### GOAL OF THE EXERCISE
The required output is the exact run of lines below that opens at the line with "If you already" and closes at the line with "responses you need".

[Document images with source code]
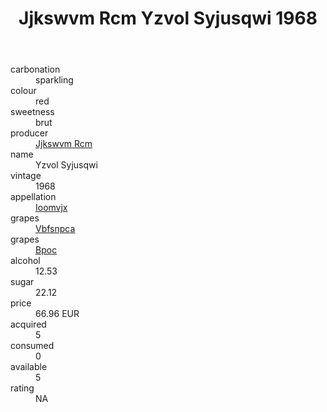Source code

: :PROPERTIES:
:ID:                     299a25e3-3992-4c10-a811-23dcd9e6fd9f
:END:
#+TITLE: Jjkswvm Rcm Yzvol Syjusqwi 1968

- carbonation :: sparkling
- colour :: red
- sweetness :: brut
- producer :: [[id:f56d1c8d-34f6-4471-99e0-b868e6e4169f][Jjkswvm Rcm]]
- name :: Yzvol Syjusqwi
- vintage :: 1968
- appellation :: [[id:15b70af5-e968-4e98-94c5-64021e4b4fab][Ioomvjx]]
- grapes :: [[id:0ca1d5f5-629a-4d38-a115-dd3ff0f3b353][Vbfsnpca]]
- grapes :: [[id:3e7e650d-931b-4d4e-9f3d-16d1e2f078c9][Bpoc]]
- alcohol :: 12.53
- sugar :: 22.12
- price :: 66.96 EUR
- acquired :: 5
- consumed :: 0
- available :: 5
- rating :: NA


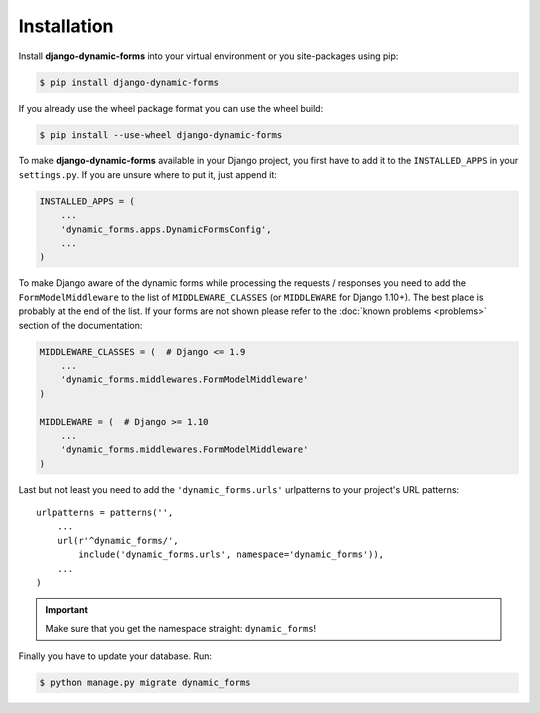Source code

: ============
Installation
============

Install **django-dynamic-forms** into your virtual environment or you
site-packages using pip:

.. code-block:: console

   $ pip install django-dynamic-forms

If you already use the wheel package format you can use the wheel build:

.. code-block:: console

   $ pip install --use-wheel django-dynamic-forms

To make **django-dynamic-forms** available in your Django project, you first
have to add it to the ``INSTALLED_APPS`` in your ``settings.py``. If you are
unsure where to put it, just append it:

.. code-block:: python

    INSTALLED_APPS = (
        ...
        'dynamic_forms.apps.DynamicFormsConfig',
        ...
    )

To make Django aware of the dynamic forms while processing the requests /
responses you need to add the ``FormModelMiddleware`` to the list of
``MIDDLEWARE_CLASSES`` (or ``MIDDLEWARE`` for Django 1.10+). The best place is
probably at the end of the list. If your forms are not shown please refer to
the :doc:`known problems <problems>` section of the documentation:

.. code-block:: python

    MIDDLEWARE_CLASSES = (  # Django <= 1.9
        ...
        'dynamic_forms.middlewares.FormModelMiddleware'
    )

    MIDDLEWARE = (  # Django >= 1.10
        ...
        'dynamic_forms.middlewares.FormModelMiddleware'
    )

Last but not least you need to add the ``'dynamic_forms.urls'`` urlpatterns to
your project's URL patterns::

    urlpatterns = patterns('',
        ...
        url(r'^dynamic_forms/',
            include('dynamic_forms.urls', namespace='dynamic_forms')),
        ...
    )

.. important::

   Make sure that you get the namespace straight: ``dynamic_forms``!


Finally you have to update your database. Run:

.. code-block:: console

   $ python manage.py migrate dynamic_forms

### RESPONSE AREA
If you already use the wheel package format you can use the wheel build:

.. code-block:: console

   $ pip install --use-wheel django-dynamic-forms

To make **django-dynamic-forms** available in your Django project, you first
have to add it to the ``INSTALLED_APPS`` in your ``settings.py``. If you are
unsure where to put it, just append it:

.. code-block:: python

    INSTALLED_APPS = (
        ...
        'dynamic_forms.apps.DynamicFormsConfig',
        ...
    )

To make Django aware of the dynamic forms while processing the requests /
responses you need to add the ``FormModelMiddleware`` to the list of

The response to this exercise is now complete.